-
1. Re: Type of Principals: Roles, CallerPrincipal?
Well I have another related question.
It's possible to inject SessionContext and call getCallerPrincipal(). This way a EJB3 SLSB can find who is calling the method.@Resource javax.ejb.SessionContext ctx;
So,
If we defined an application-policy for each of our web modules (and also defined security-domain in jboss-web.xml) and want to make a programmatic decision in our SLSBs, how can we learn which securityDomain we're in?
To be implemented example:<application-policy name="evrim"> ... </application-policy> <application-policy name="aycan"> ... </application-policy>
@Stateless @Local( { CoreService.class }) public class CoreServiceBean { public void decide() { /* do only for evrim */ // if ("evrim".equals(securityDomain.toString)) { // doPrivilegedWork // } else { // throw new SecurityException(); // } } } -
2. Re: Type of Principals: Roles, CallerPrincipal?
Hi,
CallerPrincipals are seemed to same as ejb3 spec says in chapter 16.
Lets assume we've got three security domains,for web app 1: java:/jaas/war1, for web app 2: java:/jaas/war2, for slsb's : java:/jaas/ear
each of them has login-modules loading roles X, Y and also, jaas/war1security domain login module loads CallerPrincipal as war1 like jaas/war2 does as war2.
Now, i'm logging in to webapp1, my login module loads my username as usernameprincipal, war1 as callerprincipal. Also now i have roles X, Y.
Then i sign to webapp2 as the same user, now my login module does the same thing but loads war2 as callerPrincipal.
finally if everything goes correct(sigh) war1 servlet calls my slsb beans methods.
Question is, does javax.ejb.SessionContext.getCallerPrincipal() will return 'war1'?
Do this method allows us to distinguish two webapp's from each other?
We'r considering to use single-sign-on. What will be callerprincipal if sessions are replicated across several webapps? -
3. Re: Type of Principals: Roles, CallerPrincipal?
ok. i've made some research about sso and try to use SSO with tomcat's valve. (not the clustered one)
Tomcat valve documentation summarizes properties, and requireReauthentication property is:
requireReauthentication
Default false.
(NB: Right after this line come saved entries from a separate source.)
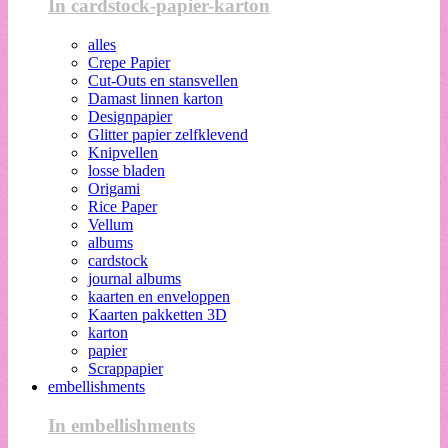
In cardstock-papier-karton
alles
Crepe Papier
Cut-Outs en stansvellen
Damast linnen karton
Designpapier
Glitter papier zelfklevend
Knipvellen
losse bladen
Origami
Rice Paper
Vellum
albums
cardstock
journal albums
kaarten en enveloppen
Kaarten pakketten 3D
karton
papier
Scrappapier
embellishments
In embellishments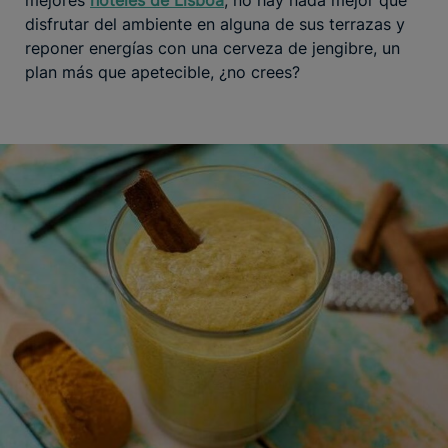
mejores
hoteles de Lisboa
, no hay nada mejor que
disfrutar del ambiente en alguna de sus terrazas y
reponer energías con una cerveza de jengibre, un
plan más que apetecible, ¿no crees?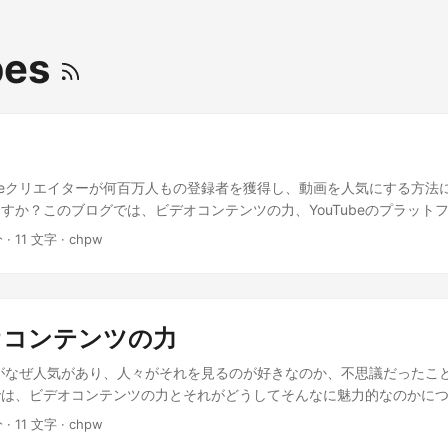
bes
Tubeクリエイターが何百万人もの登録者を獲得し、動画を人気にする方法
すか？このブログでは、ビデオコンテンツの力、YouTubeのプラット
百万人の登録者への道のりについて話し合います。GeekとGalという
分 · 11 文字 · chpw
な形でコンセプトを案内してくれます。 ねぇねぇ、ビデオコンテンツ
それが何か特別なことなの？🧐 それはね、ビデオはテキストや画像だけ
手なんだよ！📹✨ ああ、なるほど。だからYouTubeがこんなに人気な
beは、クリエイターが動画を共有し、何百万人もの人々に届ける無限の可
ビデオコンテンツの力
よ。🌍 うわぁ、百万人の登録者？それはすごいことだね！どうやってや
解し、ユニークなコンテンツを作成し、効果的に宣伝することが大切な
がなぜ人気があり、人々がそれを見るのが好きなのか、不思議だったこ
る秘密をすべて探っていこうね！😉 おわりに 以上で、ビデオコンテンツの
では、ビデオコンテンツの力とそれがどうしてそんなに魅力的なのかに
ームとしての潜在能力、および百万人の登録者への道のりの基本をカバ
alと一緒に、この興味深いトピックについて楽しい会話をしましょう！ ね
分 · 11 文字 · chpw
の次回以降では、それぞれのトピックについてさらに詳しく掘り下げて
てこんなにパワフルなのか知ってる？🤔 うーん、よくわからないな。教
Flag to determine whether each request needs to be reauthenticated to the security Realm. If "true", this Valve uses cached security credentials (username and password) to reauthenticate to the Realm each request associated with an SSO session. If "false", the Valve can itself authenticate requests based on the presence of a valid SSO cookie, without rechecking with the Realm.
This property is very interesting for our purposes, it seems that if two webapp lay in the same engine, session can be replicated and when host is changed, valve can do reauthentication.
Since i'm considering to change CallerPrincipal across domains this can make my idea work unless it does re-authentication if user goes back to the previous domain.
On the one hand, i've seen josso for jboss. I seems it does sso with security-domain distinctiong. Unfortunaltely, i'm not favoring using an external authentication mechanism.
Need to try first, 0xff, that gonna hurt my brain:( -
4. Re: Type of Principals: Roles, CallerPrincipal?
Hi,
After several hours of "Live and Learn" session, we've failed. I'm summarizing:
We've loaded correct Roles and CallerPrincipal succesfully to webapp1 inside security-domain java:/jaas/webapp1. But when it calls any ejb, ejb security-domain (java:/jaas/ear) re-authenticates. And since ears' login-module has no domain information about caller, it dismissed previous roles,rolegroups.
As a result, it seems jboss security-domain is not useful this time. We couldn't made our ejb's to distinguish two webapp callers.